Amy Locane: Upadek gwiazdy lat 90.
Ludzie dla sławy są w stanie poświęcić naprawdę wiele. Niestety, gdy osiągną sukces często nie zdążą się nim nacieszyć. Niejedna znana osoba zaliczyła bolesny upadek z samego szczytu. Tak też było w przypadku Amy Locane. Amerykańska aktorka z czerwonych dywanów trafiła prosto za kraty.
W 2010 roku życie Amy Locane zmieniło się na zawsze. Aktorka znana m.in. z kultowego serialu "Melrose Place" popełniła błąd, który ciążyć będzie na niej do końca. W latach 90. Locane zagrała w wielu popularnych produkcjach. Na ekranie wystąpiła u boku największych nazwisk Hollywood. Na początku XXI wieku jej kariera zaczęła zwalniać.
W 2008 roku poślubiła businessmana, Marka Bovenizera. Zdecydowała się skupić na rodzinie oraz karierze teatralnej. Dwa lata później spowodowała wypadek samochodowy. 27 czerwca jechała samochodem przez Montgomery w stanie New Jersey, kiedy uderzyła w inny samochód.

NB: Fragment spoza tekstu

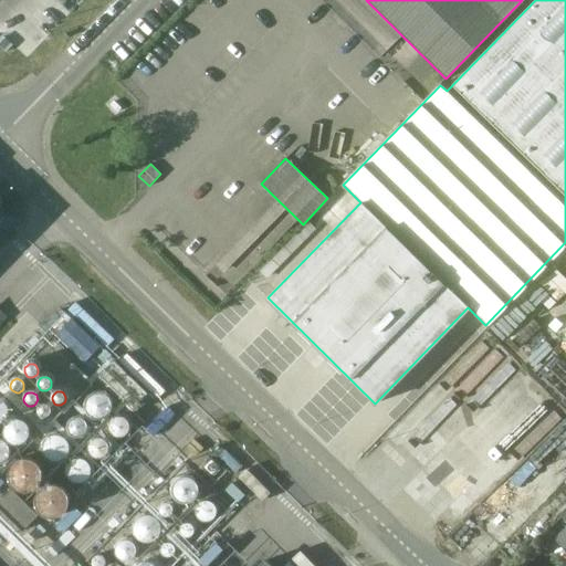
[(93,419),(96,420),(101,420),(105,419),(108,416),(111,412),(112,408),(112,404),(111,399),(107,396),(103,394),(98,392),(94,394),(90,396),(86,399),(84,404),(84,409),(86,413),(88,417),(93,419)]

W pojeździe znajdowało się małżeństwo - Helene oraz Fred Seeman. Kobieta siedząca na miejscu pasażera zginęła na miejscu. Jej mąż w ciężkim stanie został przewieziony do szpitala. Aktorka doznała niewielkich obrażeń. Policjantom powiedziała, że wypiła kilka kieliszków wina. Locane miała ponad 3 promile alkoholu we krwi. Co więcej jechała ponad 20 km/h za szybko.
Aktorka została oskarżona o zabójstwo drugiego stopnia, ale nie o jazdę pod wpływem alkoholu. Broniła się twierdząc, że wcześniej omal nie wjechał w nią inny samochód, co spowodowało u niej rozproszenie uwagi. Początkowo groziło jej nawet 10 lat więzienia. Ostatecznie wyrok został skrócony o siedem lat. Locane i Bovenizera mieli dwie małe córki. Sąd stwierdził, że długa rozłąka z matką może zaszkodzić dziewczynkom.
Była gwiazda trafiła do więzienia Edna Mahan Correctional Facility dla kobiet w New Jersey. W czerwcu 2015 roku wyszła na wolność. Nie był to jednak koniec jej problemów. Po sprawie 2013 r. oskarżyciele złożyli apelację. I choć sąd uznał, że pierwszy wyrok zapadł z naruszeniem prawa, nie zwiększył wymiaru kary.
W zeszłym roku inny sędzia skazał aktorkę na 5 lat, ale sąd apelacyjny orzekł, że nie postępował zgodnie z wytycznymi, które wyznaczył i zarządził kolejny wyrok. "Sędzia, który jako ostatni skazał oskarżoną, zastosował własną metodologię. W trakcie tego procesu zignorował nasz mandat do tymczasowego aresztowania w odniesieniu do pewnych czynników obciążających i łagodzących.
Uznając w tej wyjątkowej sprawie, że zasady podwójnego zagrożenia nie stanowią przeszkody dla ostatecznego postępowania, w ten sposób zwalniamy wyrok, aby nałożyć nowy" - napisano w dokumentacji, do której dotarła stacja Fox News. W tegorocznym wyroku sąd uznał, że chociaż aktorka już odbyła zarządzoną karę uznano, że była ona zbyt łagodna.
W tym roku zapadł w jej sprawie kolejny wyrok. Prawo stanowe wymaga od niej odbycia pełnej kary sześciu lat więzienia, zanim będzie mogła ubiegać się o zwolnienie warunkowe. Sędzia Angela Borkowski stwierdziła również, że Amy Locane nadal nie chce podjąć pełni odpowiedzialności za spowodowanie wypadku i zrzuca winę na osoby trzecie. Mąż zmarłej kobiety uważa, że postawa Locane "świadczy o pogardzie dla tego sądu i ławy przysięgłych, która wydała werdykt".
Jej adwokat nie kryje swojego oburzenia. "Pani Locane wyszła z więzienia pięć lat temu, a minęły dwa lata, odkąd uzyskała zwolnienie warunkowe. Przez cały ten czas robiła wszystko, o co ją poproszono. Trudno jest wytłumaczyć jej dwóm córkom, dlaczego pięć lat później ich mamę ponownie umieszcza się w więzieniu - napisał w oświadczeniu. W czwartek aktorka została ponownie wyprowadzona z sali sądowej w kajdankach i skierowana z powrotem do wiezienia Edny Mahan. Obrona ma 45 dni na odwołanie się od wyroku. Amy Locane w krótkim oświadczeniu przeprosiła rodzinę ofiary.